The meaning of the AUC is slightly elusive but it may be interpreted as an estimate of the probability that a model will rank a randomly chosen “true positive” higher than a randomly chosen “true negative”. As rules of thumb, AUC>0.8 is considered “good” and AUC>0.9 is considered “excellent”. For various technical reasons, the use of AUC as the sole measure of model performance has been critisised. Nevertheless, it is commonly used and for the purposes of PREHAB, comparisons among techniques and variables, it was deemed appropriate.

- Read more on AUC here!

**Coefficient of determination (R ^{2}) & Normailised root mean square error (NRMSE)**Two different aspects of performance were evaluated for quantitative regression models within PREHAB: (1) the amount of variability explained by models and (2) the deviations of indvidual observations from what was predicted by the model.

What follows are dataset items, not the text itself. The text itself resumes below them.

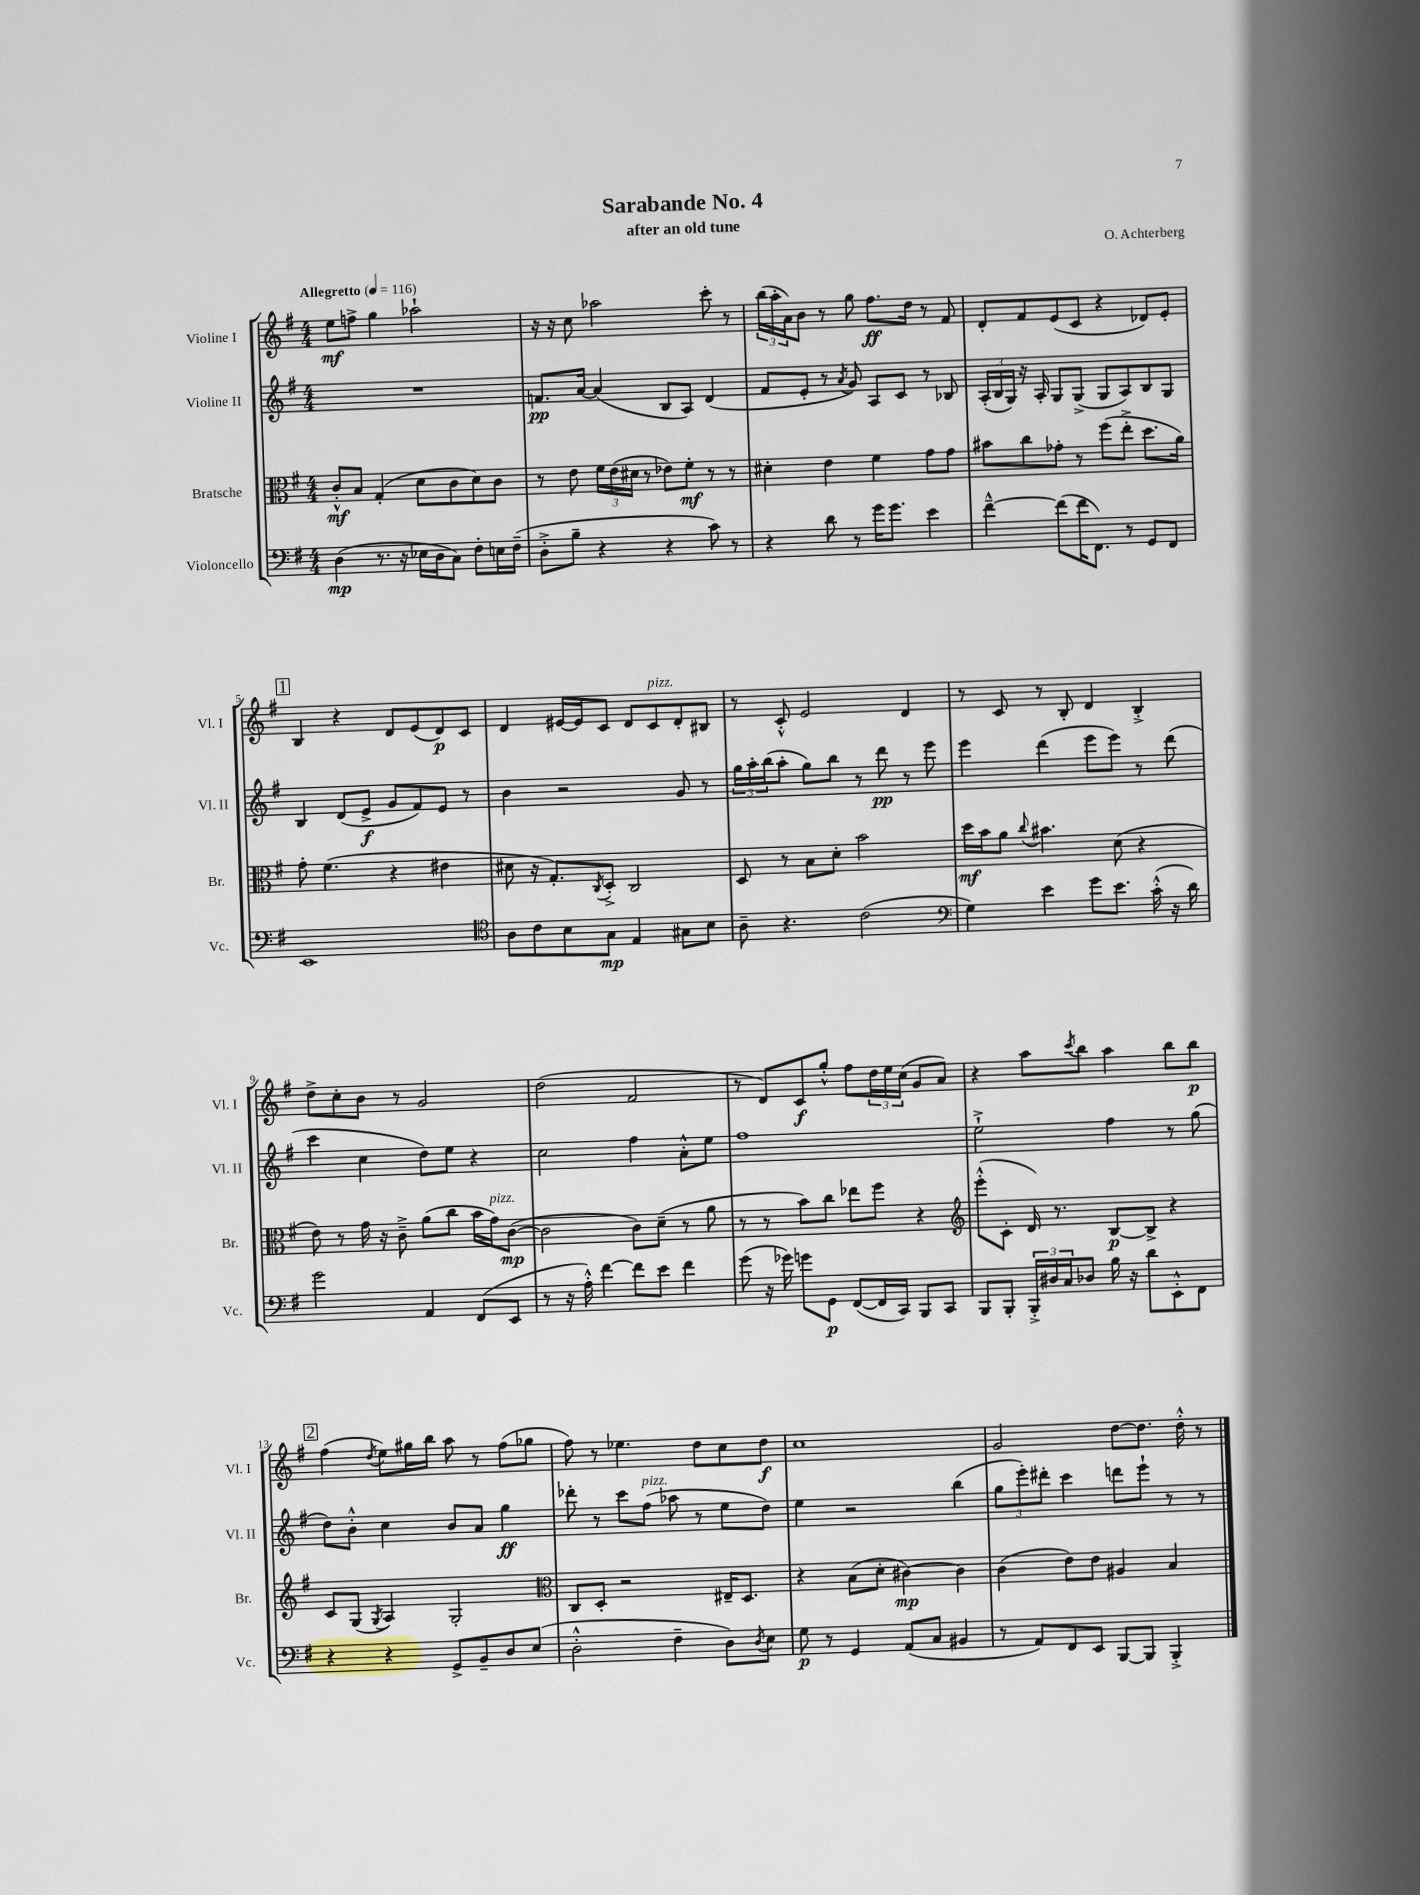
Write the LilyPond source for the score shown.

\header { title = "Sarabande No. 4" composer = "O. Achterberg" subtitle = "after an old tune" }
<<
\new StaffGroup <<
\new Staff = "s0" \with { instrumentName = "Violine I" shortInstrumentName = "Vl. I" } {
    \clef treble \key g \major \numericTimeSignature \time 4/4 \tempo "Allegretto" 4 = 116
    e''8\mf f''8-> g''4 aes''2-! |
    r16 r16 c''8 aes''2 c'''8-. r8 |
    \tuplet 3/2 { b''16( a''16-. a'16) } b'8 r8 g''8 fis''8.\ff d''16 r8 fis'8 |
    d'8-. fis'8 e'8( c'8 r4 des'8) e'8-. |
    \mark \markup { \box "1" } b4 r4 d'8 e'8( d'8\p) c'8 |
    d'4 eis'16~ eis'16 c'8 d'8 c'8^\markup { \italic "pizz." } d'8-. bis8 |
    r8 c'8-.-^ e'2 d'4 |
    r8 c'8 r8 b8-. d'4 b4-.-> |
    d''8-> c''8-. b'8 r8 g'2 |
    d''2( fis'2 |
    r8 d'8) c'8\f g''8-.-^ fis''8 \tuplet 3/2 { d''16 e''16 c''16( } g'8 a'8) |
    r4 a''8 \acciaccatura { c'''8 } b''8 a''4 b''8 b''8\p |
    \mark \markup { \box "2" } fis''4( \acciaccatura { d''8 } e''8) gis''16 b''16 a''8 r8 fis''8( ges''8 |
    fis''8) r8 ees''4. d''8 c''8 d''8\f |
    c''1 |
    g'2 d''8~ d''8. d''16-.-^ r8 \bar "|." |
}
\new Staff = "s1" \with { instrumentName = "Violine II" shortInstrumentName = "Vl. II" } {
    \clef treble \key g \major \numericTimeSignature \time 4/4
    R1 |
    f'8.\pp a'16~ a'4( b8 a8) d'4( |
    fis'8 e'8-. r8 \acciaccatura { a'8 } g'8) a8 c'8 r8 bes8 |
    \tuplet 3/2 { a16-.( b16 g16) } r16 a16-. g8 g8->( g8 a8) b8 g8 |
    \mark \markup { \box "1" } b4 d'8( e'8->\f g'8 fis'8) e'8 r8 |
    b'4 r2 g'8 r8 |
    \tuplet 3/2 { g''16 a''16-. b''16( } a''8-. g''8) b''8 r8 d'''8\pp r8 e'''8 |
    e'''4 d'''4( e'''8 e'''8) r8 d'''8( |
    c'''4 c''4 d''8) e''8 r4 |
    c''2 fis''4 a'8-.-^ e''8 |
    fis''1 |
    e''2-!-> fis''4 r8 g''8( |
    \mark \markup { \box "2" } d''8) b'8-.-^ c''4 b'8 a'8 g''4\ff |
    des'''8-. r8 c'''8 fis''8^\markup { \italic "pizz." }( aes''8 r8 e''8 d''8) |
    e''4 r2 b''4( |
    \tuplet 3/2 { g''8 e'''8-.) dis'''8-. } c'''4 d'''8 e'''8-! r8 r8 \bar "|." |
}
\new Staff = "s2" \with { instrumentName = "Bratsche" shortInstrumentName = "Br." } {
    \clef alto \key g \major \numericTimeSignature \time 4/4
    c'8-.-^\mf b8 g4-.( d'8 c'8 d'8) c'8 |
    r8 e'8 \tuplet 3/2 { fis'16 e'16( dis'16 } r8 ees'8) fis'8-.\mf r8 r8 |
    dis'4-. e'4 fis'4 g'8 g'8 |
    bis'8 c''8 ges'8-. r8 fis''8( e''8-.-> d''8. a'16) |
    \mark \markup { \box "1" } g'8-. fis'4.( r4 eis'4 |
    dis'8 r16 g8.-.) \acciaccatura { c8 } d8-.-> c2 |
    d8 r8 b8 d'8-. b'2 |
    d''16\mf b'16 a'8 \appoggiatura { c''8 } bis'4. d'8( r4 |
    e'8) r8 g'16 r16 c'8---> a'8( c''8 b'16 g'16^\markup { \italic "pizz." }) c'8~\mp( |
    c'2 c'8) d'8--( r8 a'8 |
    r8 r8 b'8) c''8 ees''8 fis''8 r4 |
    \clef treble e'''8-.-^( c'8-. d'16) r8. b8~\p b8-> r4 |
    \mark \markup { \box "2" } c'8 g8( \acciaccatura { g8 } a4) g2-. |
    \clef alto c8 d8-. r2 eis16-- d8. |
    r4 b8( d'8-. cis'4~\mp) cis'4 |
    c'4( e'8) e'8 ais4 b4 \bar "|." |
}
\new Staff = "s3" \with { instrumentName = "Violoncello" shortInstrumentName = "Vc." } {
    \clef bass \key g \major \numericTimeSignature \time 4/4
    d4\mp( r8. r16 ees16 d16 c8) fis8-. e16 fis16--( |
    d8-.-> b8-- r4 r4 c'8) r8 |
    r4 d'8 r8 g'16 g'8. e'4 |
    fis'4~---^ fis'8( fis'16 fis,8.) r8 g,8 fis,8 |
    \mark \markup { \box "1" } e,1 |
    \clef tenor a8 c'8 b8 g8\mp e4 gis8 b8 |
    a8-- r4. c'2( |
    \clef bass g4) e'4 g'8 e'8. c'16-.-^( r16 d'16) |
    g'2 a,4 fis,8( e,8 |
    r8 r16 a16-.-^) fis'4~ fis'8 e'8 fis'4 |
    g'8( r16 ges'16) g'8 g,8\p fis,8~( fis,16 c,16) b,,8 c,8 |
    b,,8 b,,8-. \tuplet 3/2 { b,,16-.-> dis16 c16 } des8 b16 r16 d'8 e,8-.-^ fis,8 |
    \mark \markup { \box "2" } r4 r4 g,8-> b,8-- d8 e8( |
    d2-.-^ fis4-- d8) \acciaccatura { d8 } e8 |
    g8\p r8 g,4 a,8( c8 bis,4 |
    r8 a,8) fis,8 e,8 b,,8~ b,,8 b,,4-.-> \bar "|." |
}
>>
>>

The first of these two was measured using the coefficient of determination (R^{2}) between observed data (test data) and the model predictions based on fitted models using GAM, Random forest or MARS. The R^{2} is a standard statistic for estimation and statistical testing of the power of predictive relationships. Testing the statistical significance of R^{2} gives an indication of whether the model performs better than a random guess, but its interpretation as the proportion of the total variability explained by the model is a useful and fairly intuitive measure.

The root mean square error (rmse) is a measure of how much individual observations on average deviate from the value predicted by the model. Because the modelling within PREHAB was done on a very diverse set of variables, i.e. number of individuals per square metre for invertebrates (ranging from 0-1000’s) and per cent cover of vegetation (ranging from 0-100), we chose to standardise all estimates of rmse. More specifically we used the normalised rmse (nrmse) which relates the rmse to the observed range of the variable. Thus, the nrmse can be interpreted as a fraction of the overall range that is typically resolved by the model (Fig. 2).

**Figure 2.** The predictive power for a RandomForest model of total algal cover in Vinga, Kattegat. The model explains 68% of the variability in the test data and the average deviation ±17% of the range.